The National Clearinghouse on Internet Prescribing (NCIP) was established by the Federation of State Medical Boards in September 2000 to collect and disseminate information about “rogue” Internet pharmacy sites that offer prescription drugs without proper medical evaluations. The fact that these businesses operate in multiple states and do not readily disclose the names of their employees makes it difficult for regulatory authorities to monitor and track enforcement actions. The Clearinghouse has established lines of communication between state and federal authorities and has helped to identify physicians, pharmacies, and Web site owners. It also supports state medical board efforts to promulgate policies and guidelines for physician practice through the Internet. The Federation’s Model Guidelines for the Appropriate Use of the Internet in Medical Practice were published in 2002.
The Clearinghouse actively seeks to identify the physicians and pharmacies associated with “rogue” sites by making undercover purchases. The information thus generated is then reported to relevant state and federal agencies and complaints are filed with state medical and pharmacy boards. This not only facilitates regulation but also helps to reduce duplication of efforts and unnecessary drains on limited staff and financial resources. The NCIP Web site offers data on relevant laws, policies, and enforcement actions. Its quarterly newsletter, RxBeat, provides handy summaries of disciplinary actions and other news.

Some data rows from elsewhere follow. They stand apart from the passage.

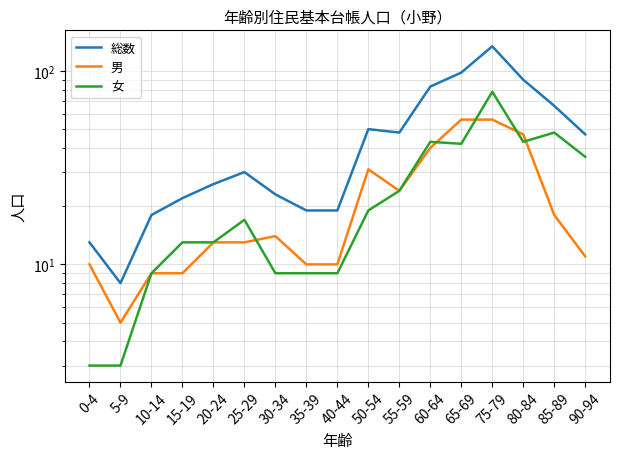

Reading left to right, extract all data points from this chart.

総数: 13	8	18	22	26	30	23	19	19	50	48	83	98	134	90	66	47
男: 10	5	9	9	13	13	14	10	10	31	24	40	56	56	47	18	11
女: 3	3	9	13	13	17	9	9	9	19	24	43	42	78	43	48	36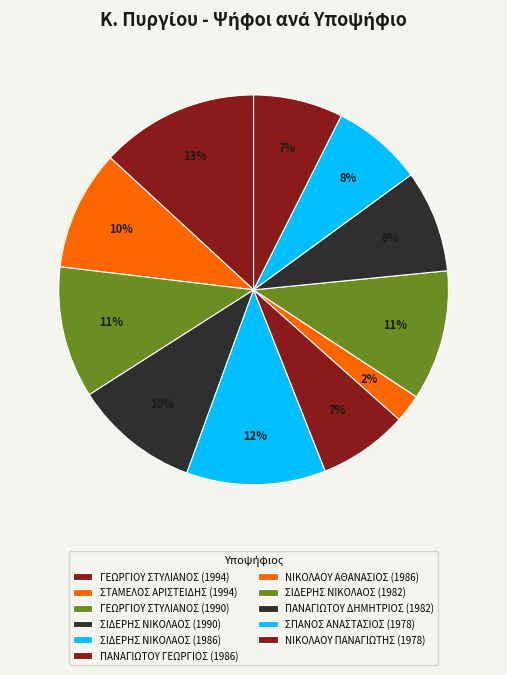

To the nearest percent, what portion does ΣΤΑΜΕΛΟΣ ΑΡΙΣΤΕΙΔΗΣ (1994) represent?

10%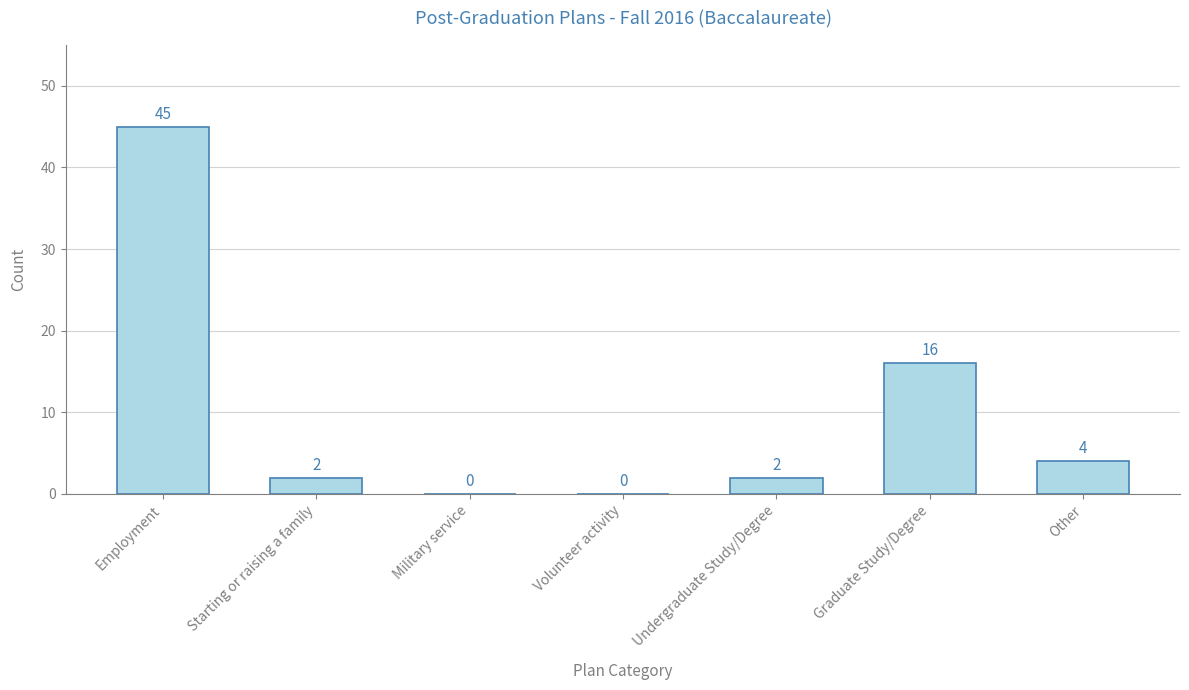

Which label corresponds to the largest value in the chart?

Employment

The risks posed by rogue prescribing include adverse drug reactions, delay in appropriate diagnosis and treatment, and misuse of prescription medications, including controlled substances. However, problems of this type rarely come to the attention of regulators because consumers are reluctant to report bad results or don’t know how to pursue complaints. In addition to helping consumers, the elimination of “rogue” pharmacy operations will permit legitimate one to compete on a level playing field where market share is determined by such issues as price and quality of service.
This article was posted on February 19, 2009.